Разумеется, все это вовсе не значило, что, как пишут историки в Элисте, «таким образом, было восстановлено Калмыцкое ханство». Не бывает ханств без ханов. То есть бывает, но в данном случае наследным ханом становился сам Государь, а тайша Чучёй только его «глазами и устами», – и все-таки это была автономия. Самая настоящая и даже широкая. Не такая, как раньше, на уровне Дона или Кубани, потому что приставов никто не отменял, но все-таки вполне реальная, убедительная и подтвержденная наследовавшим убиенным батюшкою Александром. Как сообщил 13 июля 1802 года чуулгану Никита Страхов, главный пристав края, «Чучею Тайши Тундутову дарованы права и обязанности высокопочтенного наместника, которому вручена вся исполнительская власть, вменена обязанность заботиться о нуждах народных и каждого калмыка, следить за поведением обще всех и каждого человека, чтобы никто из зайсангов не выходил из должного повиновения, определять, сколько с каждого улуса поставить должно калмыцкого войска на службу Его императорскому величеству… Надлежит Ему… не приступить ни к каким насильственным законам ни для содержания своего довольствия… довольствоваться доходом с родового своего улуса».
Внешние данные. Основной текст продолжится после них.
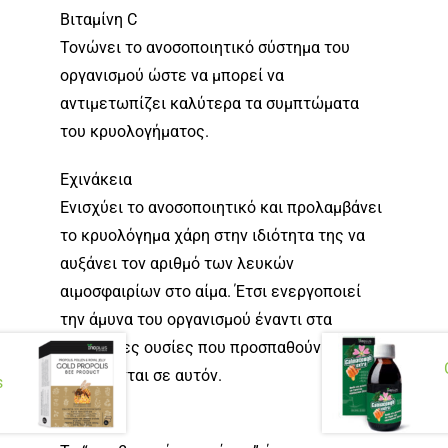
Βιταμίνη C
Τονώνει το ανοσοποιητικό σύστημα του
οργανισμού ώστε να μπορεί να
αντιμετωπίζει καλύτερα τα συμπτώματα
του κρυολογήματος.
Εχινάκεια
Ενισχύει το ανοσοποιητικό και προλαμβάνει
το κρυολόγημα χάρη στην ιδιότητα της να
αυξάνει τον αριθμό των λευκών
αιμοσφαιρίων στο αίμα. Έτσι ενεργοποιεί
την άμυνα του οργανισμού έναντι στα
παθογόνες ουσίες που προσπαθούν να
εισέρχονται σε αυτόν.
s
Πρόπολη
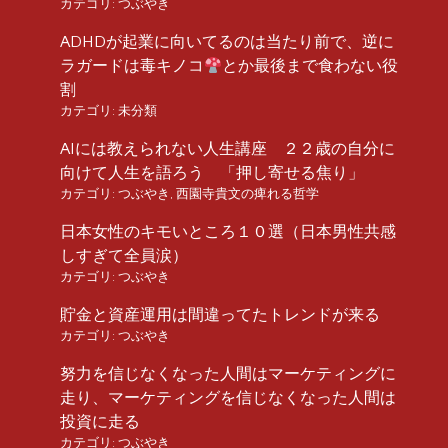
カテゴリ:
つぶやき
ADHDが起業に向いてるのは当たり前で、逆に
ラガードは毒キノコ
とか最後まで食わない役
割
カテゴリ:
未分類
AIには教えられない人生講座 ２２歳の自分に
向けて人生を語ろう 「押し寄せる焦り」
カテゴリ:
つぶやき
,
西園寺貴文の痺れる哲学
日本女性のキモいところ１０選（日本男性共感
しすぎて全員涙）
カテゴリ:
つぶやき
貯金と資産運用は間違ってたトレンドが来る
カテゴリ:
つぶやき
努力を信じなくなった人間はマーケティングに
走り、マーケティングを信じなくなった人間は
投資に走る
カテゴリ:
つぶやき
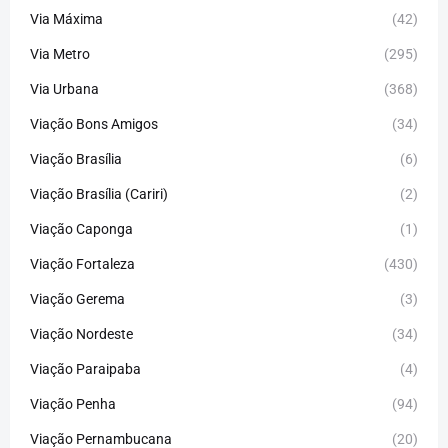
Via Máxima
(42)
Via Metro
(295)
Via Urbana
(368)
Viação Bons Amigos
(34)
Viação Brasília
(6)
Viação Brasília (Cariri)
(2)
Viação Caponga
(1)
Viação Fortaleza
(430)
Viação Gerema
(3)
Viação Nordeste
(34)
Viação Paraipaba
(4)
Viação Penha
(94)
Viação Pernambucana
(20)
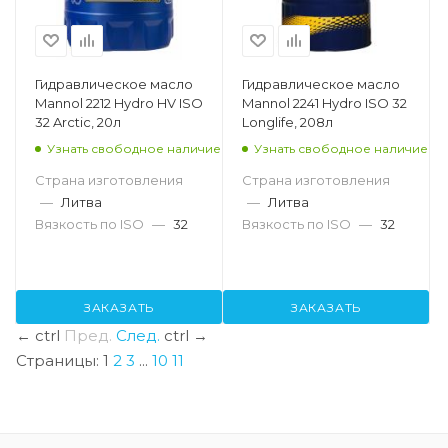
Гидравлическое масло
Гидравлическое масло
Mannol 2212 Hydro HV ISO
Mannol 2241 Hydro ISO 32
32 Arctic, 20л
Longlife, 208л
Узнать свободное наличие
Узнать свободное наличие
Страна изготовления
Страна изготовления
—
Литва
—
Литва
Вязкость по ISO
—
32
Вязкость по ISO
—
32
ЗАКАЗАТЬ
ЗАКАЗАТЬ
←
ctrl
Пред.
След.
ctrl
→
Страницы:
1
2
3
...
10
11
То есть никакого авторитаризма, все как раньше. Взамен требовалось только «проявлять уважение достоинства и власти его». Плюс «оставить ипредать вечному забвению» все прежние жалобы и ссоры, содействовать укреплению «миролюбия и дружества», а между народом «братской друг к другу любви», лам же просили всего лишь «не мешаться в светские обстоятельства, яко дело не только им неприличное, но и предосудительное». В общем, Петербург, «милостиво благоволя», выражал надежду, что «пребудут они верными Его императорского величества подданными, тщательными исполнителями Его воли и послушными законам Всероссийской империи».
Хотели как лучше
Казалось бы, жизнь удалась. Ан нет. Скандалы продолжались и даже вышли на качественно новый уровень, теперь уже с прицелом на беднягу Чучёя, которому, казалось бы, за его подвиг следовало ноги мыть и воду пить. Что бы там ни указывал Петербург, тайши и нойоны категорически отказывались признать выше себя какого-то выскочку из мелкого улуса и даже, такой кошмар, не потомка Хо-Урлюка. В результате указания наместника, оказавшегося, – даром, что по воле случая, – и рачительным, и хозяйственным, и в разных делах сведущим, попросту игнорировались чуть ли не с самого начала, а некоторые «владельцы» посмели даже ослушаться приказа главного пристава, не приехав на чуулган. Так что ничего у бедолаги не получалось: по всем, даже самым мелким поводам Чучёю приходилось взывать к приставам, и хотя те, конечно, вмешивались, авторитету «национальной власти» такая политика ни разу не способствовала, да и самому баловню удачи здоровья не добавляла. Вот он и умер, – как писалось, от «грустных огорчений», – 23 мая 1803 года, фактически побыв главой автономии около двух с половиной лет, а формально и того меньше, а завещание его с просьбою передать пост сыну Петербург по рекомендации Астрахани, где ситуацию понимали, не утвердил, в утешение одарив семью покойного княжеским титулом и парой имений.